[Document passage]:
########

This one, part 2, will cover modifying the existing power lock switch circuits to work with the relays which were added to enable the installation of remote power locks.

WARNING - the wiring modifications are for 2 door cars only. This has not been compared to nor tested on 4 door AMC cars!!!

If your AMC already has power locks without relays and you want to be able to use the existing switches and wiring, it's not all that difficult to accomplish IF you pay attention to detail.
Even without the "remote" option, utilizing relays has the advantages of taking the power load off of your older factory switches - with these modifications the factory switches will be carrying a fraction of the load - only enough to energize a standard relay for 1 second; you will be taking the 30 amp circuit out of the wiring harness that spans the car full left to full right (less HOT wires under your dash and in your doors!) and restricting it to the single wire that runs to the relays and the location of the relays only. Your lock motors will also be more snappy!
The factory wiring and switches are rather complex because they had to be able to literally 'reverse the polarity' of the power going to the lock control motors - AND be able to do it from either left or right door. They accomplished this while keeping the copper wires to a minimum.

########

[Brief A]: In the records, take everything from the line containing "voy a decir" down to the line containing "mete cada vez más en el de otros’.", switch "redes sociales" to "plataformas digitales", and reproduce only those lines with no other change.
The text and the records have no connection to each other.

########

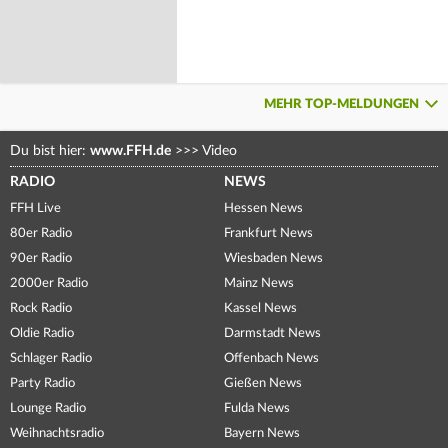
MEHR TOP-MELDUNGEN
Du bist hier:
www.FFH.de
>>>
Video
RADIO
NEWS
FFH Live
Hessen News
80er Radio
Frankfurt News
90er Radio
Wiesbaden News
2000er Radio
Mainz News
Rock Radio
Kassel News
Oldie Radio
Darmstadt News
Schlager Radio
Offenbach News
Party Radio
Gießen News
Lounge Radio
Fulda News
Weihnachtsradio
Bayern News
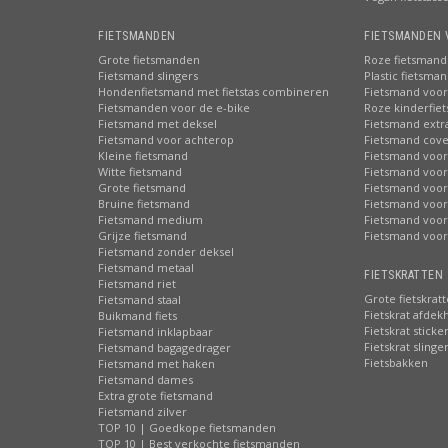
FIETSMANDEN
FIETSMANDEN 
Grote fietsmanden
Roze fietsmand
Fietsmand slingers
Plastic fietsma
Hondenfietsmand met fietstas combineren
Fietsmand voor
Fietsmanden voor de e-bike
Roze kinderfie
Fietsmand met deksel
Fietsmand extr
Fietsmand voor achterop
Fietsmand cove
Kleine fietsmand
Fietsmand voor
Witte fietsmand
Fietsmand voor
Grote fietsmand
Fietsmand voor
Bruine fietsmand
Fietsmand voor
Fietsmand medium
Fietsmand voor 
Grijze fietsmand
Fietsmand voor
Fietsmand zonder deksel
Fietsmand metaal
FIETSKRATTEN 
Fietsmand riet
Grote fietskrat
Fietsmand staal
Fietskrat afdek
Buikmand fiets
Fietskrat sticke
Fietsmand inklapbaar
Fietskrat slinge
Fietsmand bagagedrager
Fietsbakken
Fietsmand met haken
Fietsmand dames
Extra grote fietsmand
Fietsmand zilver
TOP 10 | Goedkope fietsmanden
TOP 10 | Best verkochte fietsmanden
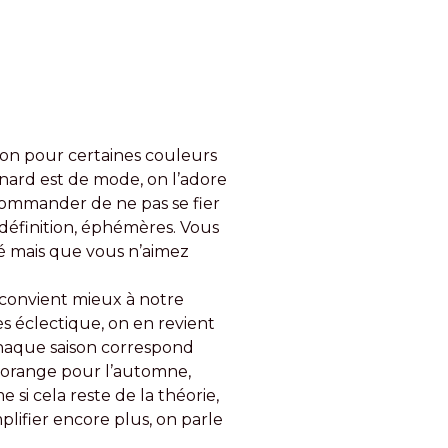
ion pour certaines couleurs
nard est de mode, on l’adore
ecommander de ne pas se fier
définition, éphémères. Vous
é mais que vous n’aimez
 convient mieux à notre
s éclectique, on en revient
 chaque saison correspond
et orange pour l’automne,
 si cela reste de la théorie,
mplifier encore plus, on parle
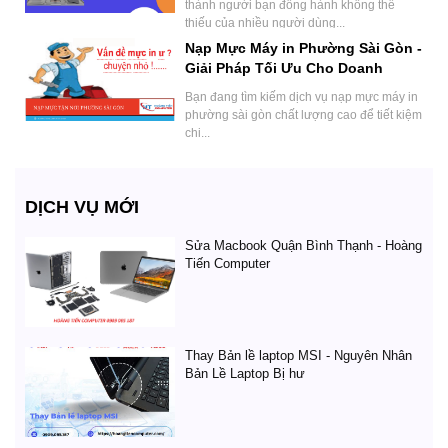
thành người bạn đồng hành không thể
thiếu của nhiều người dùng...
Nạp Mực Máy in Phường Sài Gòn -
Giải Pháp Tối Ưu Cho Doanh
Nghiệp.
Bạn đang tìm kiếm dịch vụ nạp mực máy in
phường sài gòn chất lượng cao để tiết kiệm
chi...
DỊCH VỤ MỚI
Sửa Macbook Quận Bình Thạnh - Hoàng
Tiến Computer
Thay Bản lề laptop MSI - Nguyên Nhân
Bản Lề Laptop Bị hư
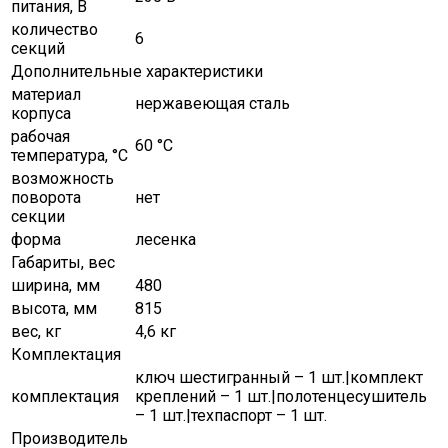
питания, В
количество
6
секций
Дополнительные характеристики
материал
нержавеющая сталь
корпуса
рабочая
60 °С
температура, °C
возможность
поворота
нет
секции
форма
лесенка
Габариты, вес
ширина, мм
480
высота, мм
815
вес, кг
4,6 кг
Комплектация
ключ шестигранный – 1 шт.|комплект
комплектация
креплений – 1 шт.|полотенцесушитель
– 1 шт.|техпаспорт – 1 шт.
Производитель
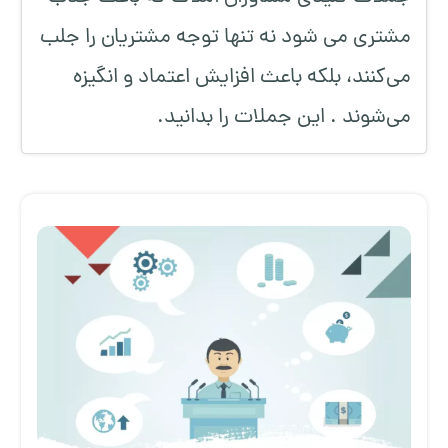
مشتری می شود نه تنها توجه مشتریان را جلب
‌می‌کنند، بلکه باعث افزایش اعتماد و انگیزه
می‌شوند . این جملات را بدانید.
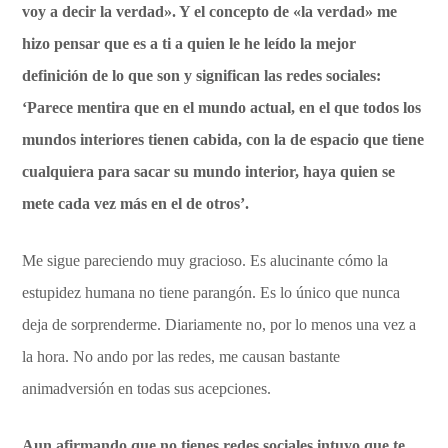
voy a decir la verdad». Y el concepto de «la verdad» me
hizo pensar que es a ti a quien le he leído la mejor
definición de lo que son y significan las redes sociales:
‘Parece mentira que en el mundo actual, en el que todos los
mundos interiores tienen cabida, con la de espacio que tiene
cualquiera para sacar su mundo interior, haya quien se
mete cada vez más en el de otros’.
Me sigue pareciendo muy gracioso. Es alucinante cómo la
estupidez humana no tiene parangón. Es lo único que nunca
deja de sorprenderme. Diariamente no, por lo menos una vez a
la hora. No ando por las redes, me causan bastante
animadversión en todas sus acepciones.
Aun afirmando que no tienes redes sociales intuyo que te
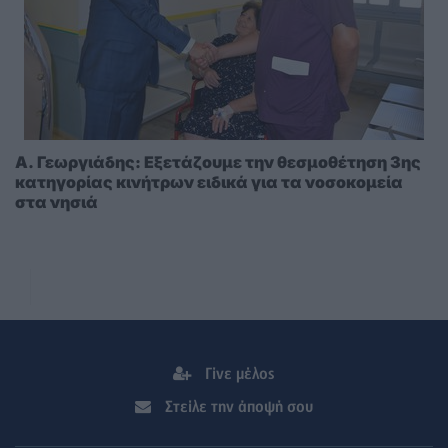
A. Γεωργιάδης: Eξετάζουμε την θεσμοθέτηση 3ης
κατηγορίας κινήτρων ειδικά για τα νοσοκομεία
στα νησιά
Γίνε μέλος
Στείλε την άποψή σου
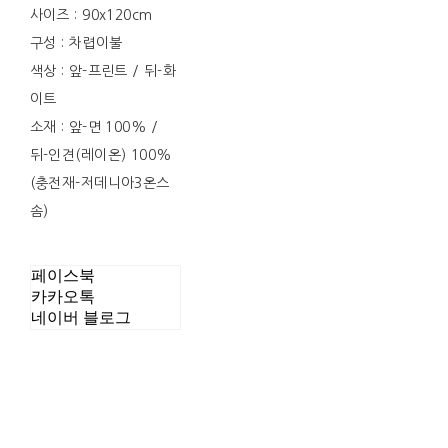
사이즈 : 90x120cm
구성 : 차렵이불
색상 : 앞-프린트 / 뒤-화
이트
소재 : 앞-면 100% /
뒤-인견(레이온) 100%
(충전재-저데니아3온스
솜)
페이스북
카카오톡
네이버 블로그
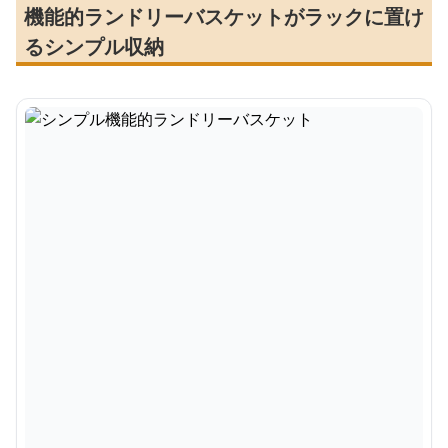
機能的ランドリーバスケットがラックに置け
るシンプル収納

########

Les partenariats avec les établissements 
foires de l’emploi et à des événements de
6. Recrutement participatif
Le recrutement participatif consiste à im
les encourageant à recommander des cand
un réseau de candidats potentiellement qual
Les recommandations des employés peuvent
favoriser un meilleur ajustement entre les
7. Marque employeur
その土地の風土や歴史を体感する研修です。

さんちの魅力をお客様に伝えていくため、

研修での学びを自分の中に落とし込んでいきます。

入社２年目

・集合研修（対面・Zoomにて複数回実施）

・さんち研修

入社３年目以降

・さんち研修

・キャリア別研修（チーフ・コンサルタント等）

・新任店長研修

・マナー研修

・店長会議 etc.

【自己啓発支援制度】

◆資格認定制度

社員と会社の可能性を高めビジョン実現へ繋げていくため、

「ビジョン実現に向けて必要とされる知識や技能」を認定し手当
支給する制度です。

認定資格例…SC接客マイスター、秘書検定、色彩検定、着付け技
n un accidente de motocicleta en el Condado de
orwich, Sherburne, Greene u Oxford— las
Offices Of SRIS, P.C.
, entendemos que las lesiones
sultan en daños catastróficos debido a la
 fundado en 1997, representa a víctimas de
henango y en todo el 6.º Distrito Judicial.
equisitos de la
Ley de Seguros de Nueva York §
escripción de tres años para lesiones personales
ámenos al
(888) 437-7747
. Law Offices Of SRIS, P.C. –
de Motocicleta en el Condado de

########

[Brief B]: Quote the whole power lock wiring text word for word.

[Answer A]:
voy a decir la verdad». Y el concepto de «la verdad» me
hizo pensar que es a ti a quien le he leído la mejor
definición de lo que son y significan las plataformas digitales:
‘Parece mentira que en el mundo actual, en el que todos los
mundos interiores tienen cabida, con la de espacio que tiene
cualquiera para sacar su mundo interior, haya quien se
mete cada vez más en el de otros’.

[Answer B]:
This one, part 2, will cover modifying the existing power lock switch circuits to work with the relays which were added to enable the installation of remote power locks.

WARNING - the wiring modifications are for 2 door cars only. This has not been compared to nor tested on 4 door AMC cars!!!

If your AMC already has power locks without relays and you want to be able to use the existing switches and wiring, it's not all that difficult to accomplish IF you pay attention to detail.
Even without the "remote" option, utilizing relays has the advantages of taking the power load off of your older factory switches - with these modifications the factory switches will be carrying a fraction of the load - only enough to energize a standard relay for 1 second; you will be taking the 30 amp circuit out of the wiring harness that spans the car full left to full right (less HOT wires under your dash and in your doors!) and restricting it to the single wire that runs to the relays and the location of the relays only. Your lock motors will also be more snappy!
The factory wiring and switches are rather complex because they had to be able to literally 'reverse the polarity' of the power going to the lock control motors - AND be able to do it from either left or right door. They accomplished this while keeping the copper wires to a minimum.